Workforce

Service fees are about to go big time in Washington, D.C.

A new survey shows 70% of local restaurants intend to use surcharges to counter the loss of the tip credit. About 150 places have already taken the plunge.
Part of the D.C. restaurant scene. / Photo: Shutterstock

With the phase-out of the tip credit slated to begin Monday in Washington, D.C., more than 70% of local restaurants intend to offset the expected spike in labor costs by tacking a service fee onto guests’ checks, according to a survey by the Employment Policies Institute.

That countertactic is clearly emerging as one of the most common responses to the elimination of the credit, which allows employers of tipped workers to count gratuities as a portion of wages.Currently, local full-service restaurants are obliged to pay their servers and bartenders $5.35 an hour if they collect at least another $5.40 an hour in tips. As of May 1, the mandated direct payment rises to $8 an hour. 
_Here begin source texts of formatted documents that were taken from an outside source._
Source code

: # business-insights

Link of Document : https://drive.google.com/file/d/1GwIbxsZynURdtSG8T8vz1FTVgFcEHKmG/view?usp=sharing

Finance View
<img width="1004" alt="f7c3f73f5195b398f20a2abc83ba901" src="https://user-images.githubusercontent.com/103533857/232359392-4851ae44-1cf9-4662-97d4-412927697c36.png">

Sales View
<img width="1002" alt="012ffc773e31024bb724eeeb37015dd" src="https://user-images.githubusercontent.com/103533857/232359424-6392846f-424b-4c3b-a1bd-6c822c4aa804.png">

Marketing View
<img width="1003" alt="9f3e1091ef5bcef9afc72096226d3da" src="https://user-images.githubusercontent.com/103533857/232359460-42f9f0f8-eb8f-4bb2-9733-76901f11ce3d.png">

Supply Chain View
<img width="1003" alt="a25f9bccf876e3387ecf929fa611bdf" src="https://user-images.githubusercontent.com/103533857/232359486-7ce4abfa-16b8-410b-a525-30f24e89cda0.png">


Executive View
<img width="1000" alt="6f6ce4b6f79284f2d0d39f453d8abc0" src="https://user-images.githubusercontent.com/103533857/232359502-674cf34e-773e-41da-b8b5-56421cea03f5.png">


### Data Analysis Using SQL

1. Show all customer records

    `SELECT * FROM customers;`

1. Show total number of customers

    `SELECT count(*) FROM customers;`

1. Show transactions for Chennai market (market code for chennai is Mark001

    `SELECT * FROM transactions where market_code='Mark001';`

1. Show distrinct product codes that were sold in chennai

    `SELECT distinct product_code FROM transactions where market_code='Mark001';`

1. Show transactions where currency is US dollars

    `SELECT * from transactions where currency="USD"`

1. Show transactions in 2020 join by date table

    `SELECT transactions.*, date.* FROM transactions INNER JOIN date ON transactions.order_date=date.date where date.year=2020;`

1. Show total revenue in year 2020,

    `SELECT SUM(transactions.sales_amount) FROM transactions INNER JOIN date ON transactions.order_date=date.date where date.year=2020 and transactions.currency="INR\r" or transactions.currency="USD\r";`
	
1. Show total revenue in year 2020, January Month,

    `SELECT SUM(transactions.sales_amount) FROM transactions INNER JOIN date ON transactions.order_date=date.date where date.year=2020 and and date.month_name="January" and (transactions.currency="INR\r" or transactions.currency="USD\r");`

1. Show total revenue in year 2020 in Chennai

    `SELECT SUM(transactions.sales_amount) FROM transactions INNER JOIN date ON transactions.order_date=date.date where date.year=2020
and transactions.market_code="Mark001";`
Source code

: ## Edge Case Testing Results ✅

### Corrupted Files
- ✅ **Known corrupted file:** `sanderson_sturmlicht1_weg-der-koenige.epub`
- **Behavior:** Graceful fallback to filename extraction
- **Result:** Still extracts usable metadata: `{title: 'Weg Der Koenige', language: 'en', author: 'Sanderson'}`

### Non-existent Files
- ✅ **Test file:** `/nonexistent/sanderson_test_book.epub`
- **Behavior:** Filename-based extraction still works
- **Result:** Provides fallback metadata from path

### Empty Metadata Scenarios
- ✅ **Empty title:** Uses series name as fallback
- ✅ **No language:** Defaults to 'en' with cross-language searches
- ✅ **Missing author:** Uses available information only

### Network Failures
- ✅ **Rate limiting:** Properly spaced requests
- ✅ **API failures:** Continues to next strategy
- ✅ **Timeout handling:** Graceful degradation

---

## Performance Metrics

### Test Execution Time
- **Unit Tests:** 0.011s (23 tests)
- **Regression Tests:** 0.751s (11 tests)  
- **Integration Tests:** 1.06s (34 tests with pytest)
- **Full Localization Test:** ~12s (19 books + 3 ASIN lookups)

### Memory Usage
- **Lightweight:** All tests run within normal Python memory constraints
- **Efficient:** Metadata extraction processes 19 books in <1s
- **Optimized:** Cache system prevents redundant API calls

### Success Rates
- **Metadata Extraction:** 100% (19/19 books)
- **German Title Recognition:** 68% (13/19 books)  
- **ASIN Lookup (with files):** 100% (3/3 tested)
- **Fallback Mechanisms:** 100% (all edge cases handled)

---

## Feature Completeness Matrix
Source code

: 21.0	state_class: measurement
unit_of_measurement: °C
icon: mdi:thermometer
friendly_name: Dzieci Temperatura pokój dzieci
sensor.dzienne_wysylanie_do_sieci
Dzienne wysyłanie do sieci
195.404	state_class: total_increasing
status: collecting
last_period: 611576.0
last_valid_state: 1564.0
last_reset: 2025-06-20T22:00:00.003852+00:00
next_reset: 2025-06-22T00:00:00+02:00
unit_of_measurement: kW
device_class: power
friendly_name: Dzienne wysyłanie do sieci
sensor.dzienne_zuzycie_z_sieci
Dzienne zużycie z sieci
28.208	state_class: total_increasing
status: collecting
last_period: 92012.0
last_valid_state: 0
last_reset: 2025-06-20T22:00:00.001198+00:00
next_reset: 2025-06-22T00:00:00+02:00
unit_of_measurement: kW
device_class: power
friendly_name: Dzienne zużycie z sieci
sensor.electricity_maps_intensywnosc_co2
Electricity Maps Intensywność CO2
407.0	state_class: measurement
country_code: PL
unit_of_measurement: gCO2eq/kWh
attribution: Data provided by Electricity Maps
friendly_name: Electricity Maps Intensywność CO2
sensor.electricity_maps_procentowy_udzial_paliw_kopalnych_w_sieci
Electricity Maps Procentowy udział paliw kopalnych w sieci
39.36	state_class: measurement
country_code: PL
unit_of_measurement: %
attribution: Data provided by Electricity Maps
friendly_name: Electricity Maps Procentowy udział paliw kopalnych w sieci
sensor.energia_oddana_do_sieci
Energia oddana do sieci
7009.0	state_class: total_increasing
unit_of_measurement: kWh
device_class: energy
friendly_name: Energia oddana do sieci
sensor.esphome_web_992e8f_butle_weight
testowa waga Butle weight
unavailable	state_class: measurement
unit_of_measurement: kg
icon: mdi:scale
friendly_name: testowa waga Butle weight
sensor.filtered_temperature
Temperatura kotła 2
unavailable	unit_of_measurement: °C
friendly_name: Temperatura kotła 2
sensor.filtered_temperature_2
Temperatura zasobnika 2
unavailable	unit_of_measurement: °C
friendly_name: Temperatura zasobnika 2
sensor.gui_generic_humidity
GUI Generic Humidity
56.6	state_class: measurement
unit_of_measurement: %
The wages paid directly to tipped workers will continue to rise each year until 2027, when all restaurant employees will receive at least the same mandated minimum wage of $16.10 an hour.

In anticipation, about 150 restaurants in the District have already adopted a service fee. The proceeds can be used to pay the increased wages, provided customers are alerted before ordering about the charge and how the money will be used, and that the disbursement stays within those stated parameters.

Although restaurants in a number of cities have added a service charge to counter historic inflation, the prevalence has not come close to what’s anticipated for Washington. The EPI’s survey results suggest restaurateurs there aren’t convinced surcharges will be their silver bullet.

Nearly 4 of 5 (79%) of the respondents said they’ll likely have to raise prices this year to counter the higher wages servers and bartenders will receive. Two-thirds said they’ll likely reduce their waitstaffs this year, and 3 of 4 reported that the needed money will come in part by tempering increases in the pay of back-of-house workers.

Still, many participants indicated that they’re giving up on what’s become one of the nation’s most vibrant dining markets. Forty-six percent they’d forgo Washington and open their next restaurant in nearby Virginia or Maryland, which both have a tip credit.

The District will become the eighth state-level jurisdiction to prohibit a tip credit.